Aninjaforallseasons said:


> Well, if he sends 150 sticks in a cooler, then nope! :target:


you make that sound like it couldn't be done by a single bomber....

silly ninja squid


----------



## ouirknotamuzd (Jan 29, 2011)

Danfish98 said:


> Game...
> Set...
> Match


oh...

puh...

leez...


----------



## ouirknotamuzd (Jan 29, 2011)

Staxed said:


> I must say, knowing the coordinates of this attack makes it a much more entertaining experience
> 
> Brings an entirely new element to warfare.


I must be Old School,then....it's much more fun for me to just state your intentions and let them wonder if it's them or not.

tracking takes the fun out of the surprise...you don't see Santa Clause posting DC#'s on his website on Christmas Eve,do ya?


----------



## gasdocok (May 14, 2011)

Hey Andy,


SPOOOOOOOOOON!!!!!!


----------



## Staxed (Oct 16, 2011)

ouirknotamuzd said:


> I must be Old School,then....it's much more fun for me to just state your intentions and let them wonder if it's them or not.
> 
> tracking takes the fun out of the surprise...you don't see Santa Clause posting DC#'s on his website on Christmas Eve,do ya?

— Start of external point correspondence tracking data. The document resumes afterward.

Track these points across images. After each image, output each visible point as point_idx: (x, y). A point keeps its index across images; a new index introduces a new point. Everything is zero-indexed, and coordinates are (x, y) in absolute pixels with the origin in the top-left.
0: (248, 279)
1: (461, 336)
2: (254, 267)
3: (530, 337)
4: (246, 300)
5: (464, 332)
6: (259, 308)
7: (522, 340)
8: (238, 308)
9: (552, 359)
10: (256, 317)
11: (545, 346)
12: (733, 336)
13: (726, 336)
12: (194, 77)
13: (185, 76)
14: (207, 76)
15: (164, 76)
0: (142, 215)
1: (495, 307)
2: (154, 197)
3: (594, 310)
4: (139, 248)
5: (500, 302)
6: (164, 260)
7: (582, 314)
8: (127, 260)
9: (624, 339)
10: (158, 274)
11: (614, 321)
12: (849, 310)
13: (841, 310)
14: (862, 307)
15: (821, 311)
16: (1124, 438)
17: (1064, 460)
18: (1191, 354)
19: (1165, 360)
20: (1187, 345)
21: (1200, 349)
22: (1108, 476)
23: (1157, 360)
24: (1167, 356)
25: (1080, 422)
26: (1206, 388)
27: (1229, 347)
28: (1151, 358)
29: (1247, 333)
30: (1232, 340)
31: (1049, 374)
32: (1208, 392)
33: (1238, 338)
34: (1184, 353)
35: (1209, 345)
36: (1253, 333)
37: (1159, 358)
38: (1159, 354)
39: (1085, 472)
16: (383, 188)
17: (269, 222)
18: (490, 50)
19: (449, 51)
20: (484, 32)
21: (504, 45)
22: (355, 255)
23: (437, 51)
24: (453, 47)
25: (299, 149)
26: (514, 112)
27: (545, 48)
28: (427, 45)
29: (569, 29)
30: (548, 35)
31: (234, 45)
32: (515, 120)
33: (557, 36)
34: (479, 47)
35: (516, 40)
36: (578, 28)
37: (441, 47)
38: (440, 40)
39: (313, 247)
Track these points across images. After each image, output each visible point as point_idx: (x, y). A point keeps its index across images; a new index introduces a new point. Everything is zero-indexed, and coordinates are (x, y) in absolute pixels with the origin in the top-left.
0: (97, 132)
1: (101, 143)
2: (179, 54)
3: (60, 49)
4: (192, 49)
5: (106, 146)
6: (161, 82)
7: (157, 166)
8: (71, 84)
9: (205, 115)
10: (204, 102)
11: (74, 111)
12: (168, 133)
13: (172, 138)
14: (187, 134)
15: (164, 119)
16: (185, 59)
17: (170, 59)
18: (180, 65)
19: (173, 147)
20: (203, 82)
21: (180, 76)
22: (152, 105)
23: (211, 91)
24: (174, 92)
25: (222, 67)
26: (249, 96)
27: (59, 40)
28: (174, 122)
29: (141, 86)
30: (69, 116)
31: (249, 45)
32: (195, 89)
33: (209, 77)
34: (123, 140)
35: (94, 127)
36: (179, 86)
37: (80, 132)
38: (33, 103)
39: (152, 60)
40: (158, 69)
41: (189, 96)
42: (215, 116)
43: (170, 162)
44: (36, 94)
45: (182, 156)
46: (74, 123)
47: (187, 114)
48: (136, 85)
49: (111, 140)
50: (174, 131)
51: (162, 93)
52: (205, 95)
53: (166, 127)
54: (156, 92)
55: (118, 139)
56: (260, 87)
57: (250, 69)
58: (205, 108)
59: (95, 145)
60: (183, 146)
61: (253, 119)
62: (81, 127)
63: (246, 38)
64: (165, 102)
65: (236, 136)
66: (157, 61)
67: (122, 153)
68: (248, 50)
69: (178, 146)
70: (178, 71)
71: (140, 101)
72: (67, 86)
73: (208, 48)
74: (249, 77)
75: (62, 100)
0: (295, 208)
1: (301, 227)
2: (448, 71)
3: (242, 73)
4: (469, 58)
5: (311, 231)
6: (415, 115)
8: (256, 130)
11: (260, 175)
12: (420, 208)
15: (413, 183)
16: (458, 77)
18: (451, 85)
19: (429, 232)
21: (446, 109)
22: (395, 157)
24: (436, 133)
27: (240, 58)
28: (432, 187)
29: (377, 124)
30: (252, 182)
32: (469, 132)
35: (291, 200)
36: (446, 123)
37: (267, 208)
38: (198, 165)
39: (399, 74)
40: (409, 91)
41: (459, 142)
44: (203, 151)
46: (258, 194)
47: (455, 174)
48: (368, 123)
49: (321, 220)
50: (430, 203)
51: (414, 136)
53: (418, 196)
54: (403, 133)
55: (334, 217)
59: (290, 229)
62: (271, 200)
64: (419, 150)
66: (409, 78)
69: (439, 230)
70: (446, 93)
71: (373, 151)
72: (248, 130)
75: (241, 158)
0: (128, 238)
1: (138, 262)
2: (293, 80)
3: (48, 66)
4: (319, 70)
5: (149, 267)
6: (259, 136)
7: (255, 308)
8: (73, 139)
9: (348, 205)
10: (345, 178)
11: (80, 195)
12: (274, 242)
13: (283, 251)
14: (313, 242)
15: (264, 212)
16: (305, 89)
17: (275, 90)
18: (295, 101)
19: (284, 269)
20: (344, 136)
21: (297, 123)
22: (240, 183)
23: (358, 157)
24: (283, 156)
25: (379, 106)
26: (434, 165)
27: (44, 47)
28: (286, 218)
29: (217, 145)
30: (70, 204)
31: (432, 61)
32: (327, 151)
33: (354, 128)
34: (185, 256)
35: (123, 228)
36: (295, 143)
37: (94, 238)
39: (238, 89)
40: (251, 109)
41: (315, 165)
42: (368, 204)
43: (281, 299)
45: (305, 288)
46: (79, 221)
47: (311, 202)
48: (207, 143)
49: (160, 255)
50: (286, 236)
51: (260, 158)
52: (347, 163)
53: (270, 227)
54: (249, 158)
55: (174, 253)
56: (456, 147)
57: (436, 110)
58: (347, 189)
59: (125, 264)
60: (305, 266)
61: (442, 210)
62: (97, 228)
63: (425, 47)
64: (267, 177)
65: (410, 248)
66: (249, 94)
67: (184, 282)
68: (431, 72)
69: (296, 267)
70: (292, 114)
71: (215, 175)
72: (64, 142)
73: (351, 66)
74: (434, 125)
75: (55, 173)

Didn't involve a tracking number, I was spying (in a VERY loose sense of the word...lol) on a conversation to learn the coordinates, and I'm not involved on either end of the battle...which is what makes it fun.

Though, if it wasn't in the circumstance, yeah, I'd prefer the suspense


----------



## StogieNinja (Jul 29, 2009)

ouirknotamuzd said:


> you make that sound like it couldn't be done by a single bomber....
> 
> silly ninja squid


_Could_ it be done? Oh sure. But I'm calling your bluff. I have no doubt the Herf-a-Bomber _could_ bomb 150 sticks. (For that matter, anyone with 150 sticks _could_ bomb 150 sticks. I could pull that off, and I'm a small-timer.) I just don't think he's likely to. He's just one man, and he needs to spread his destruction out among the masses appropriately.


----------



## Johnpaul (Aug 15, 2011)

ouirknotamuzd said:


> I must be Old School,then....it's much more fun for me to just state your intentions and let them wonder if it's them or not.
> 
> *tracking takes the fun out of the surprise...you don't see Santa Clause posting DC#'s on his website on Christmas Eve,do ya?*


I don't have anything to add to this but I ran out of RG and I laughed so hard at this I had to say thank you.


----------



## NoShhhSherlock (Mar 30, 2011)

:nono: Everybody is bombing nowadays! I can't wait to see the destruction!


----------